We recently concluded the annual conference of the Colorado Council of Teachers of Mathematics (CCTM). This year and next, I am serving as the conference co-chair along with Ann Summers, a colleague from Littleton (Colorado) Public Schools. This year’s conference went very well; we had almost 1200 attendees, a wide range of speakers, and a great panel of exhibitors. We anticipate that next year’s conference will be even better.
The theme of the conference was “Best Practices in Mathematics: The Best Intervention for All Students,” a thought that is consistent with my belief that “quality first instruction” (or “highly effective first instruction”) is really the number one thing we can do help students. If we want to significantly reduce the number of students in need of intervention, then good core instruction is the key.
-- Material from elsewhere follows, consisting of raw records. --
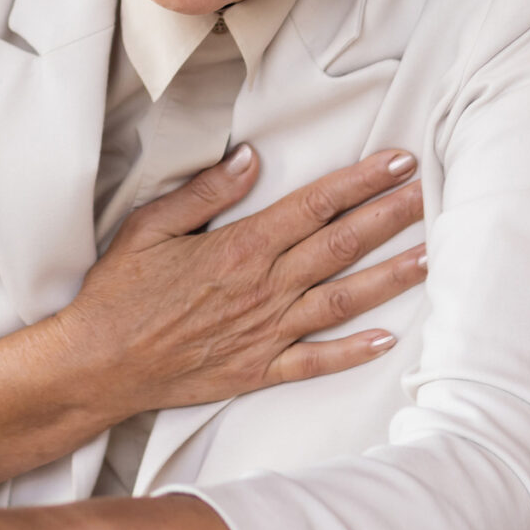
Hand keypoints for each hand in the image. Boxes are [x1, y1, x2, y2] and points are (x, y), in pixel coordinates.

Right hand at [0, 145, 425, 493]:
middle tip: (431, 192)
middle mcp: (262, 289)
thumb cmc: (119, 292)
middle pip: (340, 246)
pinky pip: (316, 362)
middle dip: (390, 216)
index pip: (314, 206)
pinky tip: (388, 338)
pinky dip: (354, 352)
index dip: (361, 182)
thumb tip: (252, 158)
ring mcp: (265, 334)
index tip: (397, 160)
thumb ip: (206, 192)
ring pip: (342, 301)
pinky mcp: (259, 371)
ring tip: (431, 255)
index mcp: (239, 248)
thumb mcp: (149, 226)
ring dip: (390, 278)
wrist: (97, 364)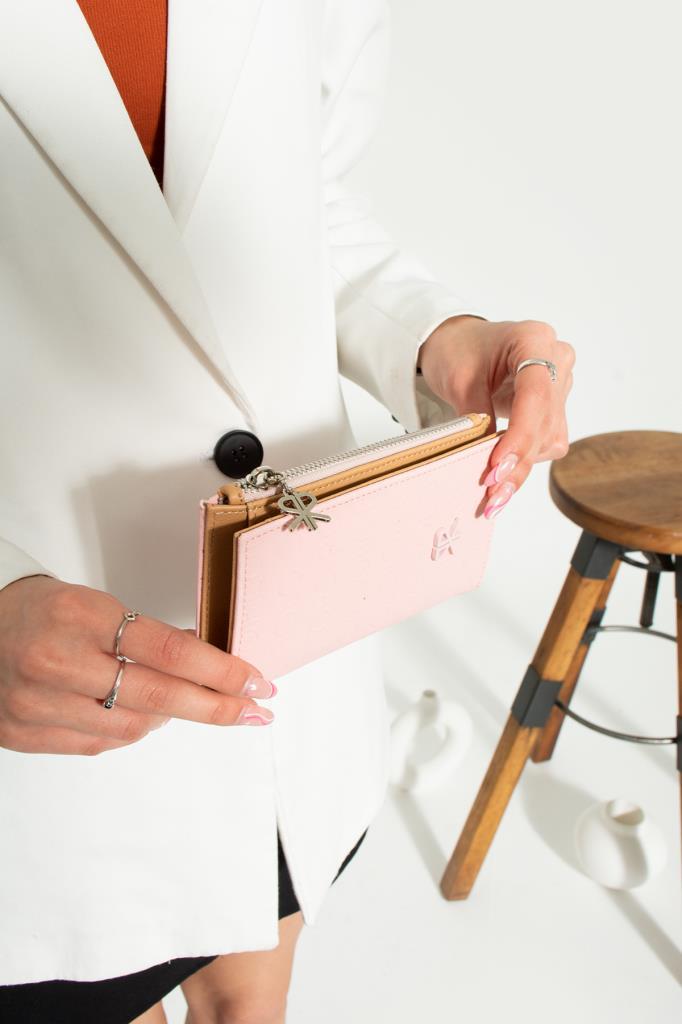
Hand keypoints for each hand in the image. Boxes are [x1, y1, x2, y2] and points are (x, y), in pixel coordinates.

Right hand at [0, 576, 275, 755]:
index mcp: (78, 617)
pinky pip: (98, 744)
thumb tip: (207, 659)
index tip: (256, 681)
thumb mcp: (95, 604)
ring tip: (185, 701)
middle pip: (159, 696)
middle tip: (256, 710)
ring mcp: (37, 705)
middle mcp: (56, 664)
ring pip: (132, 728)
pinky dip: (129, 730)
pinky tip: (141, 713)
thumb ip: (148, 636)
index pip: (168, 650)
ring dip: (170, 716)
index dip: (221, 670)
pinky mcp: (24, 735)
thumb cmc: (38, 611)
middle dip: (217, 707)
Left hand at [418, 316, 574, 516]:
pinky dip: (526, 461)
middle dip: (518, 461)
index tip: (498, 466)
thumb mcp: (459, 380)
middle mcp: (557, 359)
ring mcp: (560, 383)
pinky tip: (505, 478)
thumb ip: (477, 418)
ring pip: (550, 437)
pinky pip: (548, 440)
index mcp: (533, 339)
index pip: (536, 393)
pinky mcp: (556, 406)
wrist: (461, 343)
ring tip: (495, 495)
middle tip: (493, 494)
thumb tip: (488, 463)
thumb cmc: (459, 351)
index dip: (520, 434)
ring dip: (523, 467)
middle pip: (545, 420)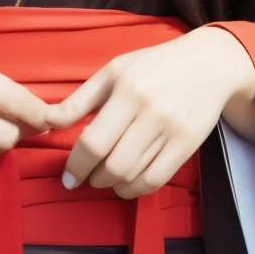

Which brings me to my presentation at the CCTM Conference, “Middle School Intervention Based on Student Need.” In the district I work in, we have implemented a double-dose intervention for our middle school students who are significantly below grade level. My presentation summarized this program, from the selection of students to the course structure to the first-year data. You can view the presentation here.
The bottom line with interventions in any school or district is that they must meet the needs of every student. Finding the right combination of time, resources, and teachers takes time and careful planning. It won’t be perfect the first time around, and maybe not the second; but anything we do to help students accelerate toward grade-level content – and proficiency with that content – will have an impact on those kids.